* Assignment
Without including any images, output the listing below exactly.

* The data
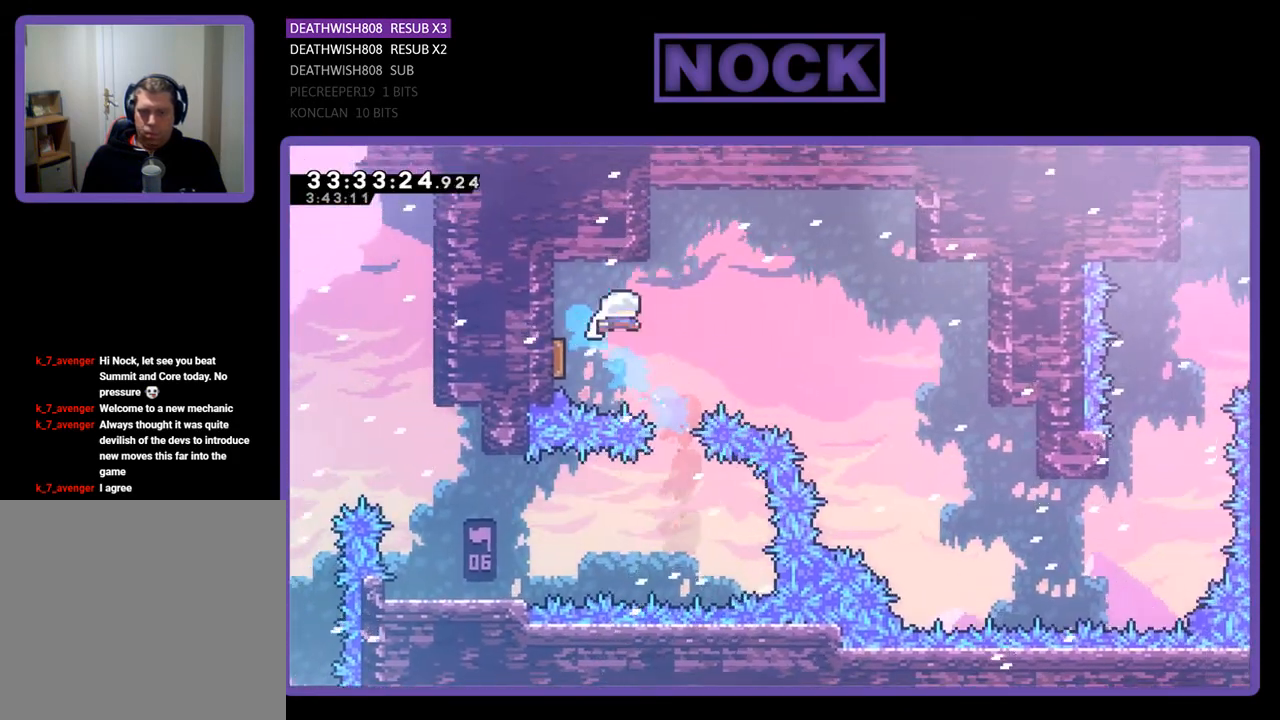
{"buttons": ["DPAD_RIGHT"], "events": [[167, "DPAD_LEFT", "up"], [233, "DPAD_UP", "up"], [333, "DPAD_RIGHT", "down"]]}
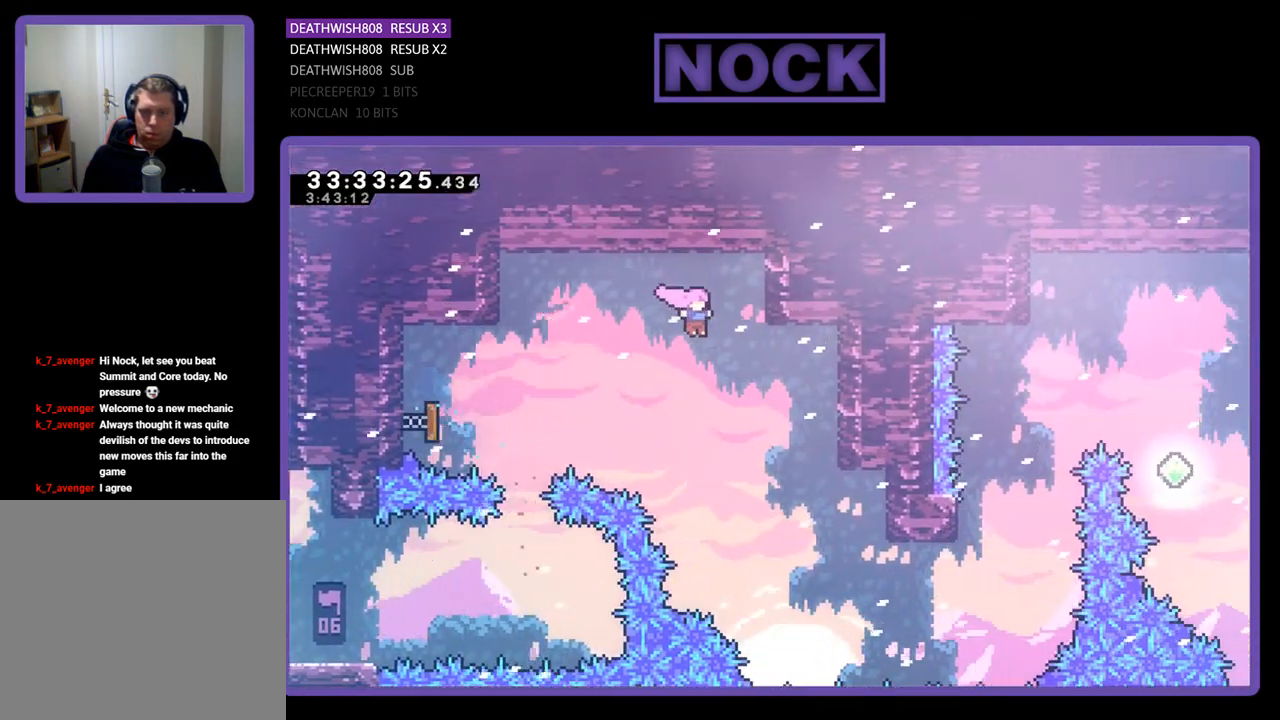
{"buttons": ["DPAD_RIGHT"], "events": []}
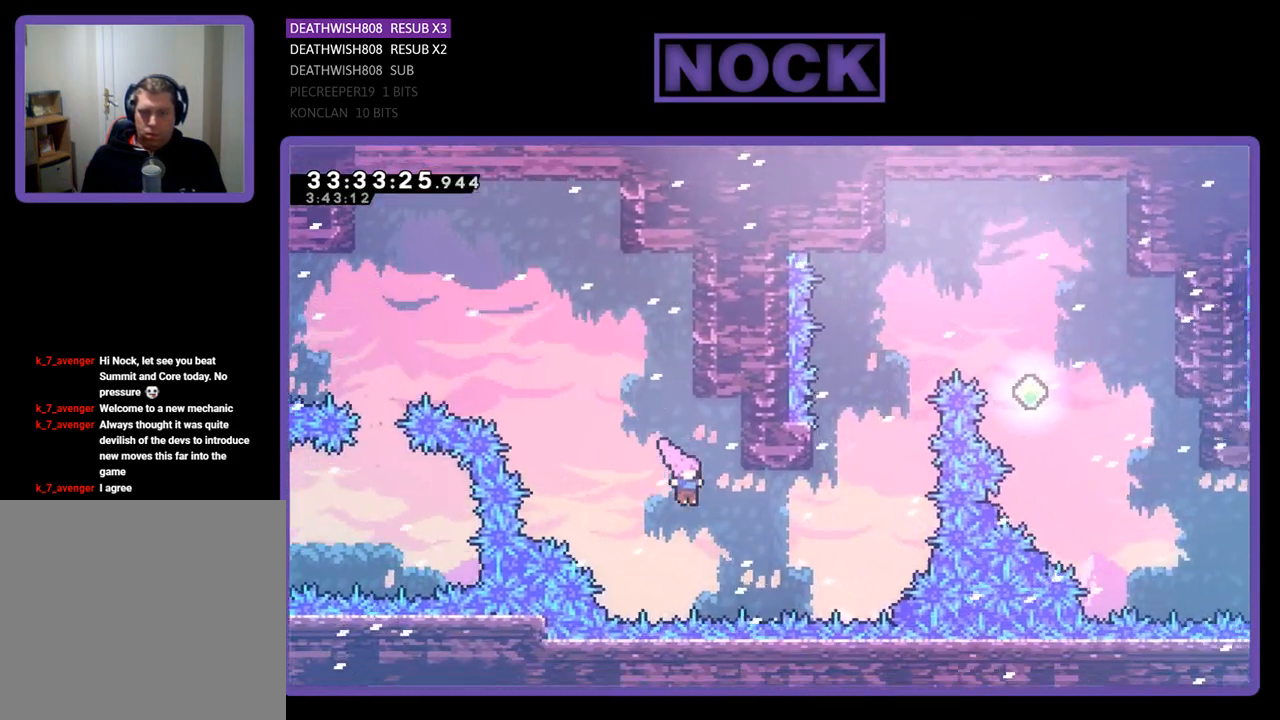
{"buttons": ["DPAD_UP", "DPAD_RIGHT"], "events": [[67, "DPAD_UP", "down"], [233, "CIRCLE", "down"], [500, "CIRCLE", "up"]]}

* Reply to the task
{"buttons": ["DPAD_RIGHT"], "events": [[167, "DPAD_LEFT", "up"], [233, "DPAD_UP", "up"], [333, "DPAD_RIGHT", "down"]]}
{"buttons": ["DPAD_RIGHT"], "events": []}
{"buttons": ["DPAD_UP", "DPAD_RIGHT"], "events": [[67, "DPAD_UP", "down"], [233, "CIRCLE", "down"], [500, "CIRCLE", "up"]]}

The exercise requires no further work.